NE-FX: Where did you learn how to make wigs?

LC: I learnt how to do it when I was an apprentice at the city theatre in Gothenburg (I spent a full 3 months as an apprentice and then they offered me a job! It should be three years.)

NE-FX: Kind of a crash course in wig making eh? During your freelance career, what sort of makeup are you doing?

LC: Everything, just like now. Whatever that pays the bills basically. If someone wants to pay me to do something I'll do it.  (long uncomfortable silence) NO! I was talking about makeup. Nothing else!

NE-FX: Yes of course, makeup! <wink> Have you ever worked for Film or TV?

LC: I have done a few films but nothing you would have seen anywhere else but in Sweden. The same goes for TV. A few TV series but all unknown outside Sweden.

NE-FX: What was the coolest makeup you did for movies or TV?

LC: I did makeup that simulated an ear and cheek injury o­n a very well known actor here in Scandinavia. It was unfortunately never used as the director got scared when he saw him. I was pretty gutted when they told me as I was really pleased with the result. It's always the ones that never happened that would have been soooo cool to do, isn't it?

NE-FX: It's true. 'the one that got away' is always the hardest to let go. Who has been your greatest inspiration in your work?

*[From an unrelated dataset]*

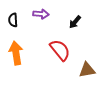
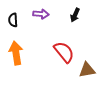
black arrow: moved 7 px up; rotated 16 degrees counterclockwise
red semicircle: moved 4 px right, 2 px down
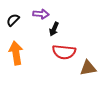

LC: I am sorry to be like everyone else but I have to say, Dick Smith. He will always be the master. Even if other people have done better makeup's (not saying that anyone has) his attitude and willingness to share knowledge should be an example for us all.

NE-FX: Don't be sorry, Dick Smith is an amazing man. If you could meet with one person living or dead, and ask them one thing, who and what would it be?

LC: Well, here I have to refer to the previous question. I did meet Dick Smith two years ago in London but my brain turned to butter and I transformed to a three year old and couldn't think of anything clever to say. So whoever I meet that I admire like I admire Dick Smith will probably be a waste of time because I will be totally blank. The best question I have ever asked anyone was when I asked Heather if she wanted to marry me and she said Yes! I would happily re-live the moment to do that again!

NE-FX: Aww, that's cute. Tack så mycket for speaking with me today Lars, I have learned a lot from you and your site. We'll look for you at the shows!